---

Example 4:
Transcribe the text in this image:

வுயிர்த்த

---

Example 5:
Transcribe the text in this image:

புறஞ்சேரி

■ TASK TO COMPLETE
Write the records out in full, exactly as they read above.

■ ANSWER TO THIS EXERCISE
---

Example 4:
Transcribe the text in this image:

வுயிர்த்த

---

Example 5:
Transcribe the text in this image:

புறஞ்சேரி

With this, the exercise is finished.